What to do:
Among the entries that follow, the required portion opens with the line containing "order to do" and closes with the line containing "practically uses the". Give that portion again exactly, and nothing else.

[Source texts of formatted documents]
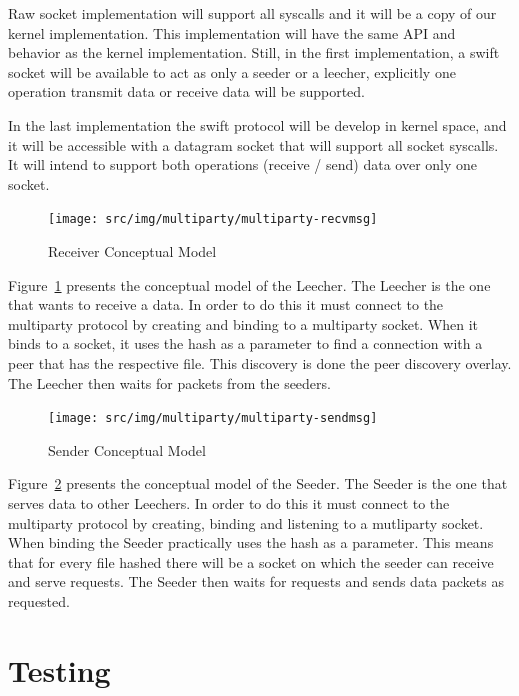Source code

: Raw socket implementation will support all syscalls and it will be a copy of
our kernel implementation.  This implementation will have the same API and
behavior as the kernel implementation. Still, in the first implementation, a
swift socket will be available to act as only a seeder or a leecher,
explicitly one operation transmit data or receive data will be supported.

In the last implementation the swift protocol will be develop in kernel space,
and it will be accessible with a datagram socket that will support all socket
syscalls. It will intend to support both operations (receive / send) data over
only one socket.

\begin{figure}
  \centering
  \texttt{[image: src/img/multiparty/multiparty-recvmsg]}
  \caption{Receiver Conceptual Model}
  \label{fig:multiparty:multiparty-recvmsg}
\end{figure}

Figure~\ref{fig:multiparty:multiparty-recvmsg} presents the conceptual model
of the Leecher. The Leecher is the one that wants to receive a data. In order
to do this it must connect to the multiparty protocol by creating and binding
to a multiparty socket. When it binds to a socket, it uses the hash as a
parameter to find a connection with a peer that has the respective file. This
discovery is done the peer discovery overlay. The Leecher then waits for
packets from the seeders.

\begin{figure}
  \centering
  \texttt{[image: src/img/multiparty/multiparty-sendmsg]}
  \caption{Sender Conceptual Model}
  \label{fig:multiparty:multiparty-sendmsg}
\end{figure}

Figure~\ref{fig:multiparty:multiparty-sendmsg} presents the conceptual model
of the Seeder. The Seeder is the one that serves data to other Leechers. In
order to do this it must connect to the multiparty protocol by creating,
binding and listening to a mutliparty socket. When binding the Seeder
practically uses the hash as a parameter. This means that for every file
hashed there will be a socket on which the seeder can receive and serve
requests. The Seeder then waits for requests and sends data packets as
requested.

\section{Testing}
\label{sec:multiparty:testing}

...

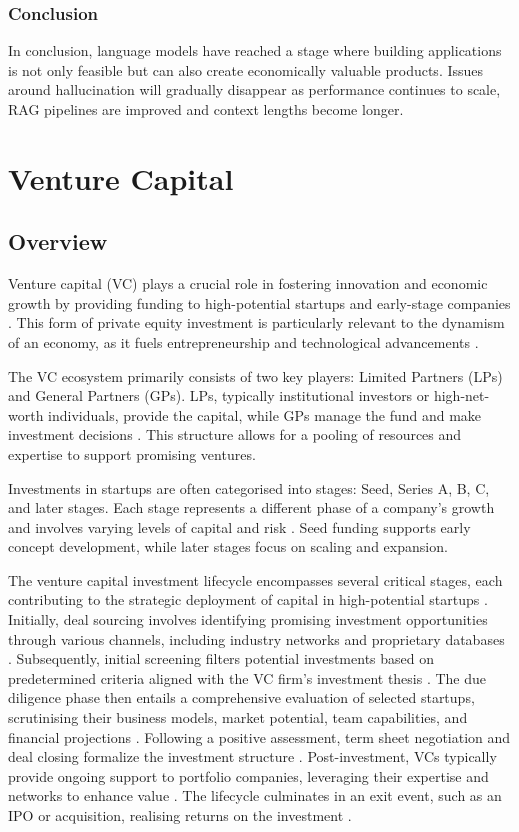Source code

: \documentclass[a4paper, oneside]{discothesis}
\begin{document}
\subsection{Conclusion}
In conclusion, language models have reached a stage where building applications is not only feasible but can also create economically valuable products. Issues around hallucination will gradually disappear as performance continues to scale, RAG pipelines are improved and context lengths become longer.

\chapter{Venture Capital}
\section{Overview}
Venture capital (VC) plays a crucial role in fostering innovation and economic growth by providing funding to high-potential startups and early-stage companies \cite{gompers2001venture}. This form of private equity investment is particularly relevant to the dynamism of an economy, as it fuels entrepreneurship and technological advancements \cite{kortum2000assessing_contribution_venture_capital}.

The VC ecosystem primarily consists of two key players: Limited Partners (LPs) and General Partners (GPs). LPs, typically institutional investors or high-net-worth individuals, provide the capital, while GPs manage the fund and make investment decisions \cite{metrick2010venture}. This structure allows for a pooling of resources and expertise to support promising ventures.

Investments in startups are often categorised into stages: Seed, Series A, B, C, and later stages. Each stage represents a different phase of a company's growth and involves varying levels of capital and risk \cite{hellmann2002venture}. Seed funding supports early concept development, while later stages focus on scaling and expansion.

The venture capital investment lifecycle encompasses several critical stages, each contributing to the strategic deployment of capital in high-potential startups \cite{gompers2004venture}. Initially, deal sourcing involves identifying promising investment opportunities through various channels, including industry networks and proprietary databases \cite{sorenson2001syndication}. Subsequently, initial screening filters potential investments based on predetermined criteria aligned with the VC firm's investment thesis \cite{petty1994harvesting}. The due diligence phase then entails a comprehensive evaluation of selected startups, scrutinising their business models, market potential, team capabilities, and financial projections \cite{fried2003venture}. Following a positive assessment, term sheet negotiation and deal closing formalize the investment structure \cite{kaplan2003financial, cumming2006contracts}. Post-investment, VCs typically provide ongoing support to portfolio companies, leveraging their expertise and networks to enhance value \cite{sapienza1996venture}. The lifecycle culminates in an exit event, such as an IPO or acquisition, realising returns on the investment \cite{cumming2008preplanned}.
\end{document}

Solution to the problem:
order to do this it must connect to the multiparty protocol by creating,
binding and listening to a mutliparty socket. When binding the Seeder
practically uses the hash as a parameter. This means that for every file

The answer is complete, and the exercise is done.